DIRECTIONS FOR THIS TASK
From the Douglas-fir beetle text below, reproduce the stretch from "This beetle is" through "trees are attacked.", substituting "high winds" for "windstorms".

The Douglas-fir beetle is the principal killer of mature Douglas-fir in B.C. It usually attacks weakened or dying trees, but occasionally its populations increase to the extent that it infests and kills large numbers of healthy trees.
This beetle is most common in B.C.'s Interior. Though it can be found in coastal forests, it rarely causes the large-scale damage seen inland.
It attacks its host in early summer. The beetle usually attacks weakened trees (for example, drought or wildfire damage) or trees blown down by windstorms. When it attacks healthy trees, it targets the largest and oldest first.
Native to North America, this insect is found throughout the range of the Douglas-fir, its principal host. Large diameter, mature Douglas-fir trees are attacked.
Douglas-fir beetle occasionally attacks downed western larch.
Adult Douglas-fir beetles are dark brown to black with reddish wing covers, and are tiny (about 4.4mm to 7mm long). The life cycle is usually one year, and two broods may be produced.
The bark beetle species have similar life cycles, progressing from egg through four larval instars to pupa and finally to adult.
Trees are killed when the flow of food and water between roots and needles is blocked by feeding larvae and by dead sapwood cells killed by the blue-stain fungi carried by the Douglas-fir beetle adults.
Life cycle details
The beetles' life cycle is as follows:
The timing of life-cycle events for any species of bark beetle can vary from year to year and from location to location due to variations in climate and local weather.
The action of the larval feeding in the phloem and fungal colonization of the sapwood completely blocks the water uptake and kills the infested tree. In some cases, only one side of a tree will be successfully attacked (strip attack); this tree will survive unless living portions are reattacked in subsequent years.
Foliage of killed trees turns from green to light yellow then orange to bright red, usually by the spring of the year following the attack. Colour change can take up to 15 months, which can delay identification of infested trees. Red needles may remain for up to two years after an attack, and aerial spotting of these "redtops" helps to determine the extent of an outbreak.
Adults and larvae boring under the bark leads to the accumulation of reddish boring dust, or frass, in the bark crevices and at the base of the tree. Pitch tubes are not formed, but the tree may exude resin from attacks in the upper trunk (”pitch streamers”).
Mining by other wood boring insects (family Buprestidae and family Cerambycidae) or carpenter ants can be mistaken for Douglas-fir beetle. These other insects can be distinguished from Douglas-fir beetle by the whitish-red colour of their boring dust at the base of the tree.
The Douglas-fir pole beetle is usually found in the smaller diameter trees in the upper portion of the stem. It can be distinguished from the Douglas-fir beetle by its finer boring dust and different gallery patterns.
Careful attention to boring dust colour and gallery patterns is necessary to avoid confusing these insects with Douglas-fir beetle.
Attacked trees — they turn red by spring of the year following an attack
Boring dust can be found in crevices at the base of the tree
Larva in gallery
Egg and larval galleries are about 30cm long and packed with frass
Frass (fine sawdust) on a tree trunk, an indication that beetles have bored into the tree.

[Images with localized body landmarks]
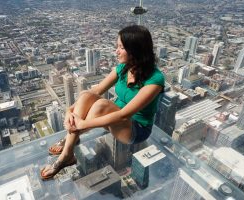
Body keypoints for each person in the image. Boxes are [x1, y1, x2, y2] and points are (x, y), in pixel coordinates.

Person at [40, 25, 165, 180]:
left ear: (135, 50)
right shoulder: (123, 69)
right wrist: (69, 111)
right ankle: (69, 148)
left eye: (121, 47)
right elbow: (96, 90)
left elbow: (124, 115)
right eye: (117, 46)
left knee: (101, 105)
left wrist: (81, 125)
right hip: (112, 118)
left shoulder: (155, 80)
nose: (116, 51)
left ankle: (66, 153)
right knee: (87, 94)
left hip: (135, 129)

TASK SOLUTION
This beetle is most common in B.C.'s Interior. Though it can be found in coastal forests, it rarely causes the large-scale damage seen inland.
It attacks its host in early summer. The beetle usually attacks weakened trees (for example, drought or wildfire damage) or trees blown down by high winds. When it attacks healthy trees, it targets the largest and oldest first.
Native to North America, this insect is found throughout the range of the Douglas-fir, its principal host. Large diameter, mature Douglas-fir trees are attacked.